── RECORDS PROVIDED ──
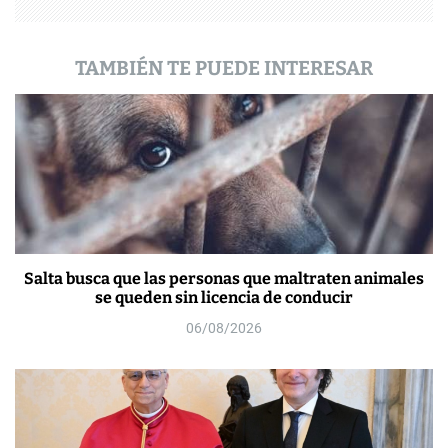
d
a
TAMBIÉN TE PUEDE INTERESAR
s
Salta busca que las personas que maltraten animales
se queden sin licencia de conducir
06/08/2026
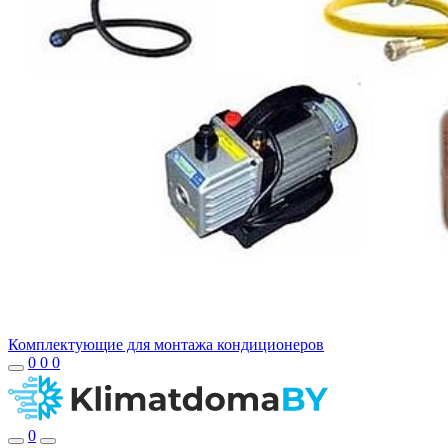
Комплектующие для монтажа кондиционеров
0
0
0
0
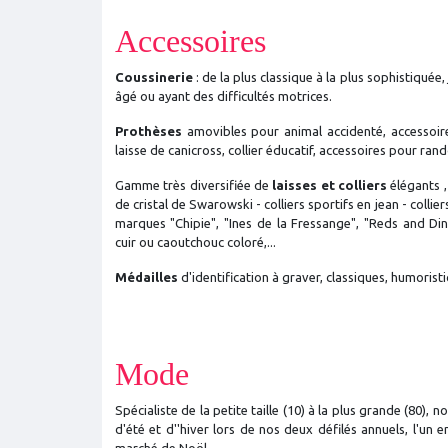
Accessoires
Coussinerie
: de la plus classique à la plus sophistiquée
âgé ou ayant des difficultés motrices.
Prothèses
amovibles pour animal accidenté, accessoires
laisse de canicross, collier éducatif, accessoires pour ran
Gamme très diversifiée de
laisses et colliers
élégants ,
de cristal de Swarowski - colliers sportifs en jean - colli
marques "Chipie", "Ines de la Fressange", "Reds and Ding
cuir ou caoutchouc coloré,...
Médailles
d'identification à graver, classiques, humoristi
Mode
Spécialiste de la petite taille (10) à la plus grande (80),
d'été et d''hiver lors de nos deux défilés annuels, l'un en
───
TASK REQUIREMENTS:
Copy from the entries above each line in which the string "plus" can be found.

REPLY:
: de la plus classique à la plus sophistiquée
Spécialiste de la petite taille (10) à la plus grande (80),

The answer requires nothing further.